→ THE TASK: Pictures stay out of the copy. Repeat exactly the lines from the first entry below through the line that contains "times it suddenly", and nothing beyond.

[Entries taken from a collection]
··········
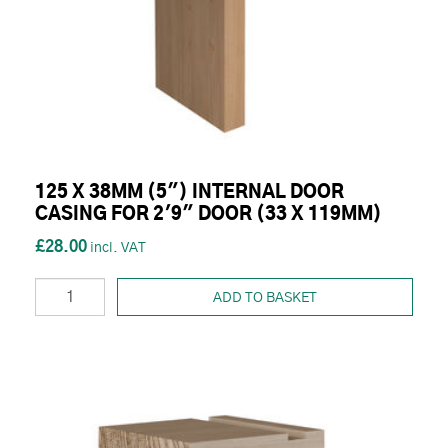
125 X 38MM (5") INTERNAL DOOR
CASING FOR 2'9" DOOR (33 X 119MM)
£28.00
ADD TO BASKET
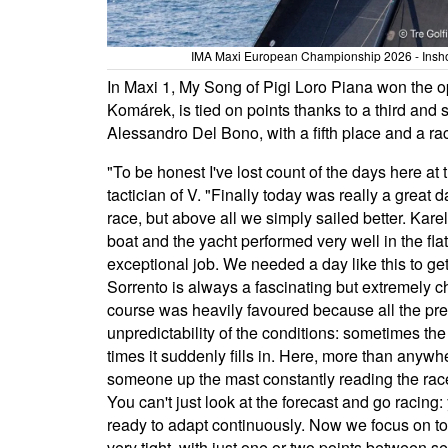
IMA Maxi European Championship 2026 - Inshore
In Maxi 1, My Song of Pigi Loro Piana won the o
Komárek, is tied on points thanks to a third and 
Alessandro Del Bono, with a fifth place and a rac
"To be honest I've lost count of the days here
tactician of V. "Finally today was really a great d
race, but above all we simply sailed better. Kare
boat and the yacht performed very well in the fl
exceptional job. We needed a day like this to get 
Sorrento is always a fascinating but extremely ch
course was heavily favoured because all the pre
unpredictability of the conditions: sometimes th
times it suddenly fills in. Here, more than anyw
someone up the mast constantly reading the rac
You can't just look at the forecast and go racin
ready to adapt continuously. Now we focus on tom
very tight, with just one or two points between sev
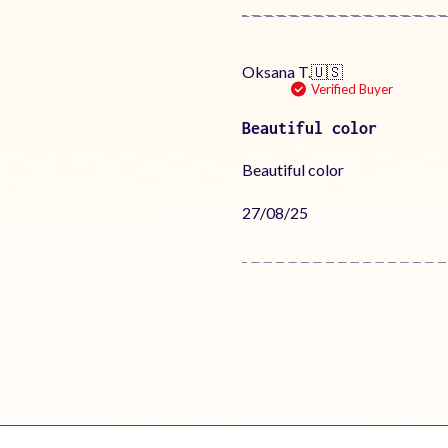
Oksana T.
🇺🇸
Verified Buyer
Beautiful color
Beautiful color
Published
27/08/25
date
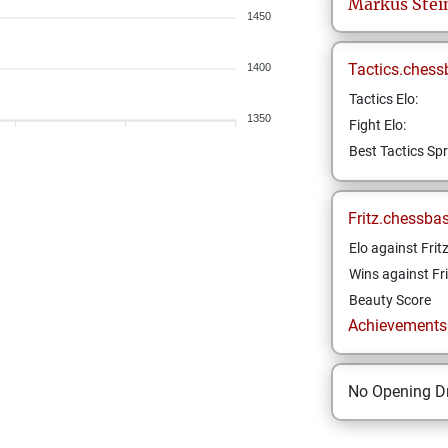
Markus
Stei
1450
Tactics.chess
1400
Tactics Elo:
1350
Fight Elo:
Best Tactics Spr
Fritz.chessba
Elo against Frit
Wins against Fri
Beauty Score
Achievements a
No Opening Dr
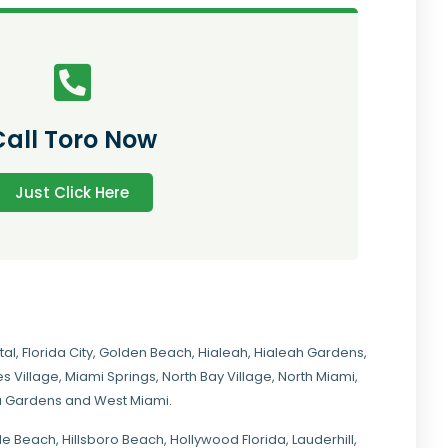
Call Toro Now
Just Click Here
tal
,
Florida City
,
Golden Beach
,
Hialeah
,
Hialeah Gardens
,
s Village
,
Miami Springs
,
North Bay Village
,
North Miami
,
ia Gardens
and
West Miami
.
ale Beach, Hillsboro Beach,
Hollywood Florida
, Lauderhill,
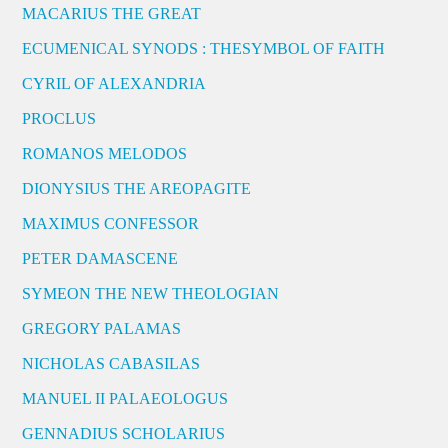
MACARIUS THE GREAT
ECUMENICAL SYNODS : THESYMBOL OF FAITH
CYRIL OF ALEXANDRIA
PROCLUS
ROMANOS MELODOS
DIONYSIUS THE AREOPAGITE
MAXIMUS CONFESSOR
PETER DAMASCENE
SYMEON THE NEW THEOLOGIAN
GREGORY PALAMAS
NICHOLAS CABASILAS
MANUEL II PALAEOLOGUS
GENNADIUS SCHOLARIUS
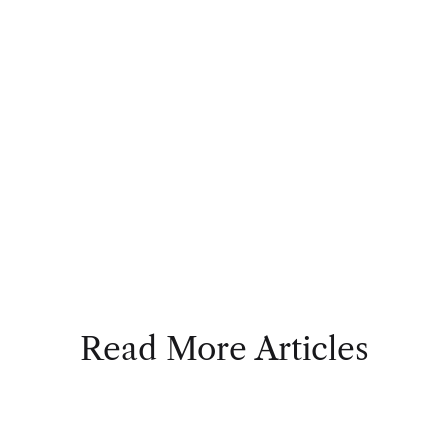
Read More Articles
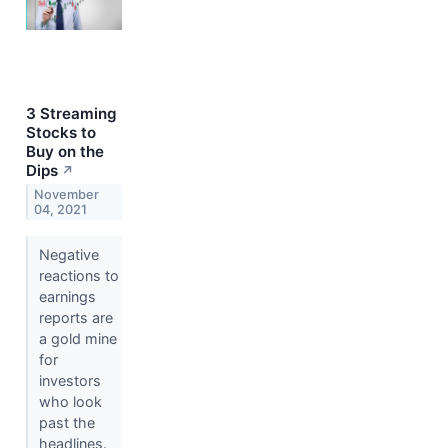
3 Streaming
Stocks to
Buy on the
Dips
↗
November
04, 2021
Negative
reactions to
earnings
reports are
a gold mine
for
investors
who look
past the
headlines.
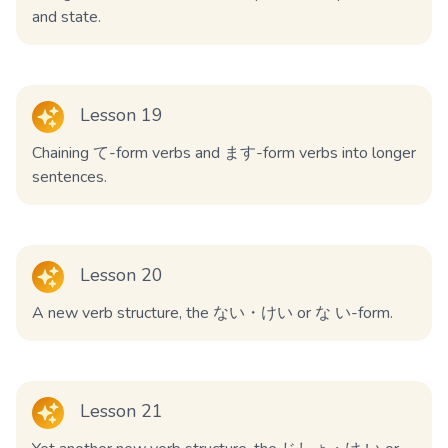
and state.
Lesson 19
Chaining て-form verbs and ます-form verbs into longer
sentences.
Lesson 20
A new verb structure, the ない・けい or な い-form.
Lesson 21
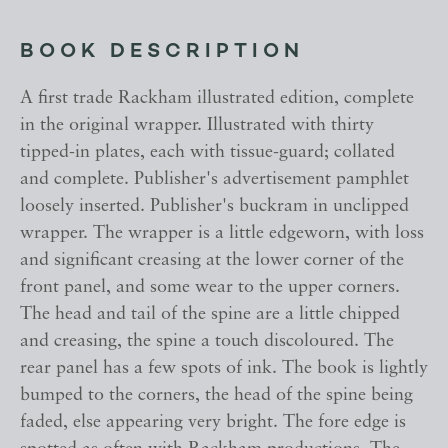
BOOK DESCRIPTION
A first trade Rackham illustrated edition, complete
in the original wrapper. Illustrated with thirty
tipped-in plates, each with tissue-guard; collated
and complete. Publisher's advertisement pamphlet
loosely inserted. Publisher's buckram in unclipped
wrapper. The wrapper is a little edgeworn, with loss
and significant creasing at the lower corner of the
front panel, and some wear to the upper corners.
The head and tail of the spine are a little chipped
and creasing, the spine a touch discoloured. The
rear panel has a few spots of ink. The book is lightly
bumped to the corners, the head of the spine being
faded, else appearing very bright. The fore edge is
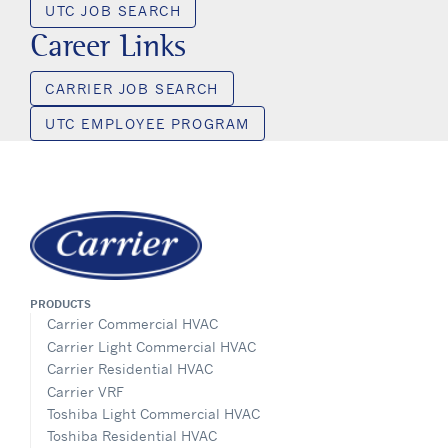
UTC JOB SEARCH
Career Links
CARRIER JOB SEARCH
UTC EMPLOYEE PROGRAM
PRODUCTS
Carrier Commercial HVAC
Carrier Light Commercial HVAC
Carrier Residential HVAC
Carrier VRF
Toshiba Light Commercial HVAC
Toshiba Residential HVAC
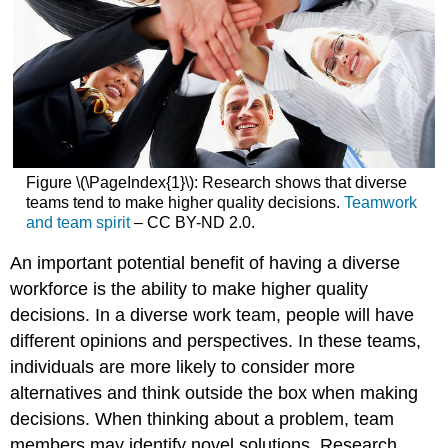
Figure \(\PageIndex{1}\): Research shows that diverse
teams tend to make higher quality decisions.
Teamwork
and team spirit
– CC BY-ND 2.0.
An important potential benefit of having a diverse
workforce is the ability to make higher quality
decisions. In a diverse work team, people will have
different opinions and perspectives. In these teams,
individuals are more likely to consider more
alternatives and think outside the box when making
decisions. When thinking about a problem, team
members may identify novel solutions. Research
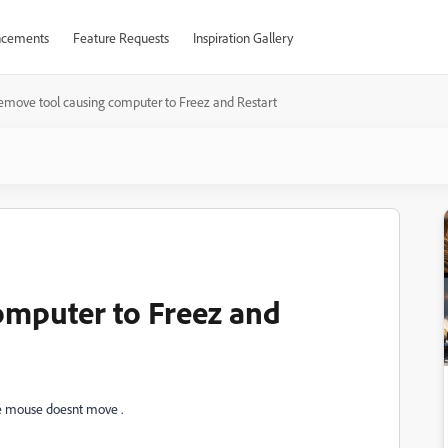
cements
Feature Requests
Inspiration Gallery
emove tool causing computer to Freez and Restart
omputer to Freez and
e mouse doesnt move .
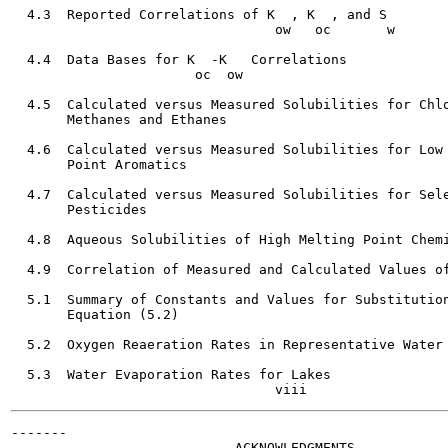
  4.3  Reported Correlations of K  , K  , and S        
                                 ow   oc       w

  4.4  Data Bases for K  -K   Correlations             
                       oc  ow

  4.5  Calculated versus Measured Solubilities for Chlo
       Methanes and Ethanes                            
  4.6  Calculated versus Measured Solubilities for Low 
       Point Aromatics                                 
  4.7  Calculated versus Measured Solubilities for Sele
       Pesticides

  4.8  Aqueous Solubilities of High Melting Point Chemi
  4.9  Correlation of Measured and Calculated Values of
                                                       
  5.1  Summary of Constants and Values for Substitution
       Equation (5.2)                                  
  5.2  Oxygen Reaeration Rates in Representative Water 
  5.3  Water Evaporation Rates for Lakes               
-------

                            ACKNOWLEDGMENTS
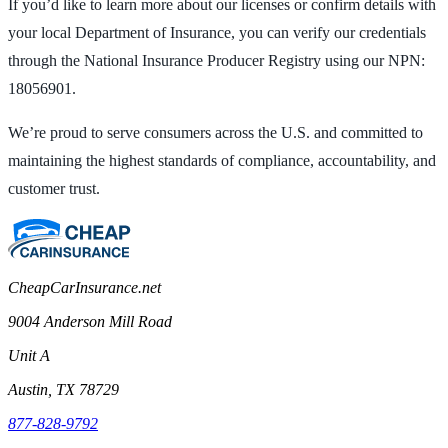
If you’d like to learn more about our licenses or confirm details with
your local Department of Insurance, you can verify our credentials
through the National Insurance Producer Registry using our NPN:
18056901.
We’re proud to serve consumers across the U.S. and committed to
maintaining the highest standards of compliance, accountability, and
customer trust.
CheapCarInsurance.net
9004 Anderson Mill Road
Unit A
Austin, TX 78729
877-828-9792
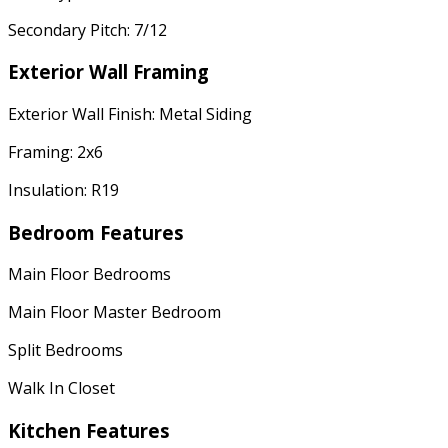
Secondary Pitch: 7/12
Exterior Wall Framing
Exterior Wall Finish: Metal Siding
Framing: 2x6
Insulation: R19
Bedroom Features
Main Floor Bedrooms
Main Floor Master Bedroom
Split Bedrooms
Walk In Closet
Kitchen Features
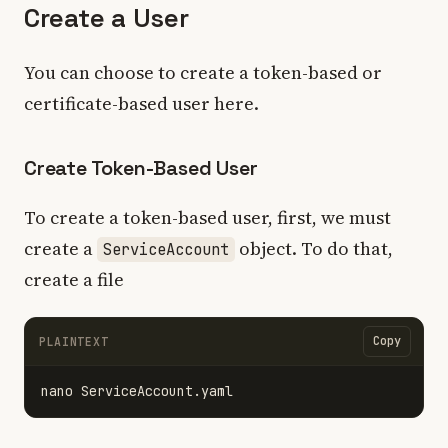
Create a User
You can choose to create a token-based or
certificate-based user here.
Create Token-Based User
To create a token-based user, first, we must
create a
object. To do that,
ServiceAccount
create a file
Copy
PLAINTEXT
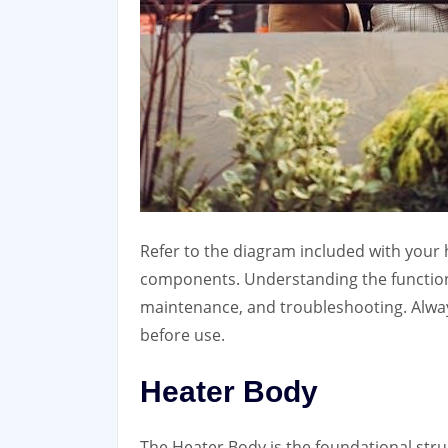
Refer to the diagram included with your h
components. Understanding the function o
maintenance, and troubleshooting. Alway
before use.
Heater Body
The Heater Body is the foundational stru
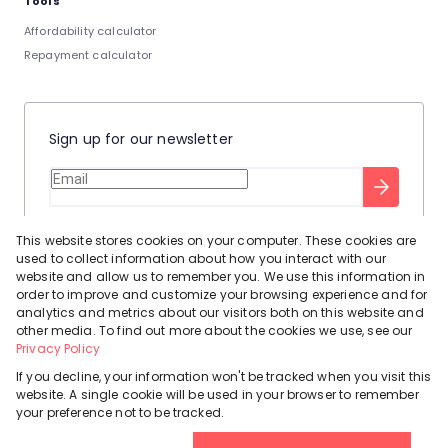
Tools
Affordability calculator
Repayment calculator
Sign up for our newsletter
Stay up to date with our latest tool tips to help you sell your
This website stores cookies on your computer. These cookies are
home.
used to collect information about how you interact with our
Privacy Policy
This site is protected by reCAPTCHA and the Google
website and allow us to remember you. We use this information in
order to improve and customize your browsing experience and for
Terms of Service
and
apply.
analytics and metrics about our visitors both on this website and
other media. To find out more about the cookies we use, see our
Privacy Policy
If you decline, your information won't be tracked when you visit this
website. A single cookie will be used in your browser to remember
Powered by
Prop Data
your preference not to be tracked.
Copyright © 2026 Leadhome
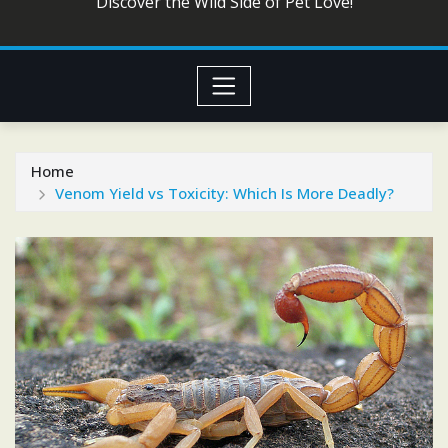
Discover the Wild Side of Pet Love!
Home
Venom Yield vs Toxicity: Which Is More Deadly?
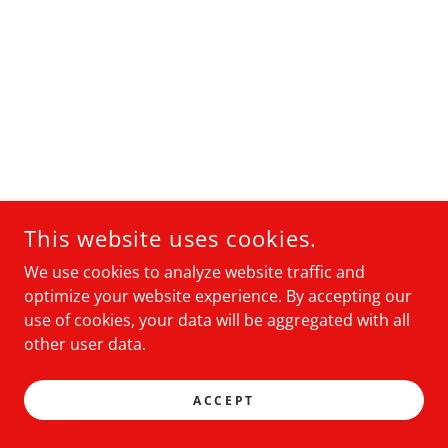
This website uses cookies.
We use cookies to analyze website traffic and
optimize your website experience. By accepting our
use of cookies, your data will be aggregated with all
other user data.
ACCEPT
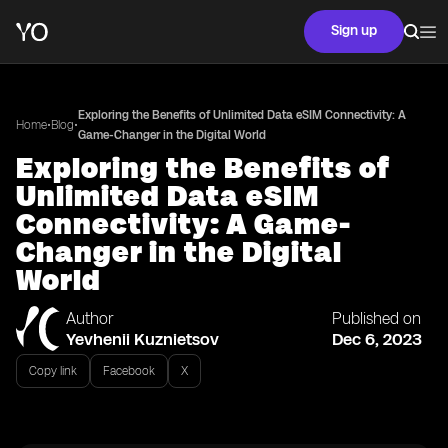
Sign up
Exploring the Benefits of Unlimited Data eSIM Connectivity: A
•
•
Home
Blog
Game-Changer in the Digital World
Exploring the Benefits of
Unlimited Data eSIM
Connectivity: A Game-
Changer in the Digital
World
Author
Published on
Yevhenii Kuznietsov
Dec 6, 2023
Copy link
Facebook
X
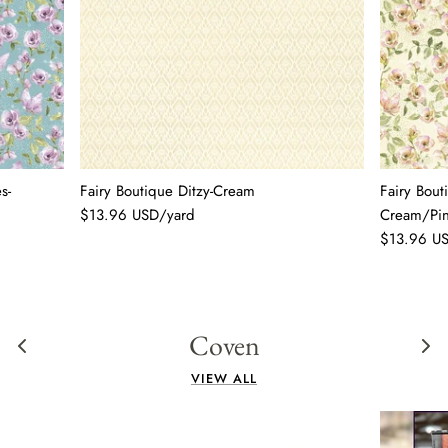
s-
Fairy Boutique Ditzy-Cream
Fairy Bout
$13.96 USD/yard
Cream/Pi
$13.96 U
Coven
VIEW ALL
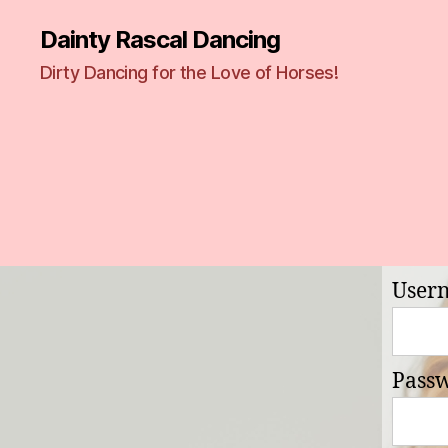
Dainty Rascal Dancing
Dirty Dancing for the Love of Horses!
User
Pass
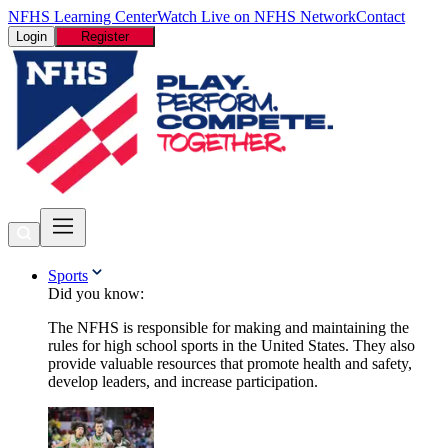
NFHS Learning Center
Watch Live on NFHS Network
Contact
Login
Register
Sports
Did you know:
The NFHS is responsible for making and maintaining the
rules for high school sports in the United States. They also
provide valuable resources that promote health and safety,
develop leaders, and increase participation.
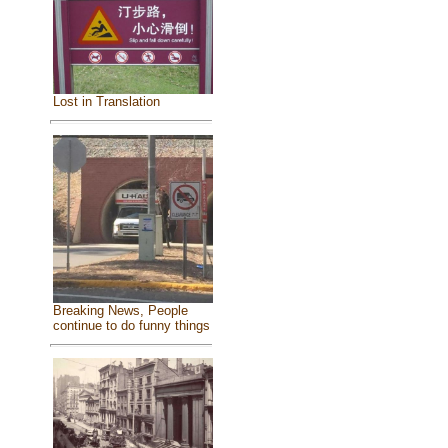
Lost in Translation
Breaking News, People
continue to do funny things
··········
→ WORKED SOLUTION:
125 X 38MM (5") INTERNAL DOOR
CASING FOR 2'9" DOOR (33 X 119MM)
£28.00
ADD TO BASKET
IMA Maxi European Championship 2026 - Inshore
In Maxi 1, My Song of Pigi Loro Piana won the o
Komárek, is tied on points thanks to a third and 
Alessandro Del Bono, with a fifth place and a rac
"To be honest I've lost count of the days here
tactician of V. "Finally today was really a great d
race, but above all we simply sailed better. Kare
boat and the yacht performed very well in the fl
exceptional job. We needed a day like this to get 
Sorrento is always a fascinating but extremely ch
course was heavily favoured because all the pre
unpredictability of the conditions: sometimes th
times it suddenly fills in. Here, more than anyw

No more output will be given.